Alas the look chosen for the costumes was already well dated and past it's expiry date by the time these movies were made. Combined with the fact most audiences, in the wake of Star Wars, had long since grown accustomed to a far more refined costuming thanks to television series like Star Trek (1966-69) , Space Academy (1977-79), and Space: 1999 (1975-77) modern audiences are likely to find the retro costumes laughable and thus dismiss the movie before giving it a chance. Which is a shame because that's part of the movie's charm.

But the real question to be asked here is: How does Severin's release compare to previous video releases?

The answer, quite simply, is it puts them to shame. The video quality is outstanding. The run time is longer than any extant video release known, and while an English track is not included at least English sub-titles are present. Which is probably for the best since these sort of movies too often got dubbed incompetently.
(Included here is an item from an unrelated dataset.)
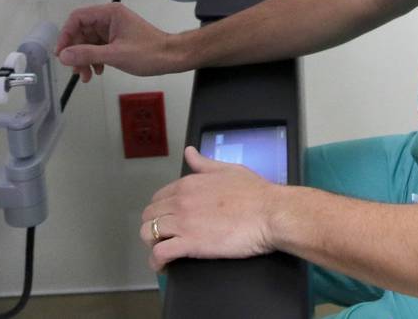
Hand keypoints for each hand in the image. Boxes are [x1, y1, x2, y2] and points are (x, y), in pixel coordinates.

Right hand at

In short Severin has done a superb job bringing this obscure space opera to DVD. While Beast in Space had received multiple VHS releases to the best of my ability to research the facts there were no LD or Beta releases. Until Severin's release this title was not just AWOL on DVD there was serious doubt it even existed in the English speaking world as it lacked mention in print resources. Compared to extant VHS releases Severin's appears to be more complete, has better video quality, and is the only way this movie should be seen. However, like every other movie in this series I have seen, Beast in Space has left me utterly dismayed. The editing is quirky. At times the pacing seems better suited to a television series.

Of course I heartily recommend this movie to all fans of science fiction. Beast in Space may not be the best space opera ever filmed but it's far from the worst. Perfect for bad movie night and an excellent choice for a stocking stuffer or birthday gift for that special sci-fi fan in your life.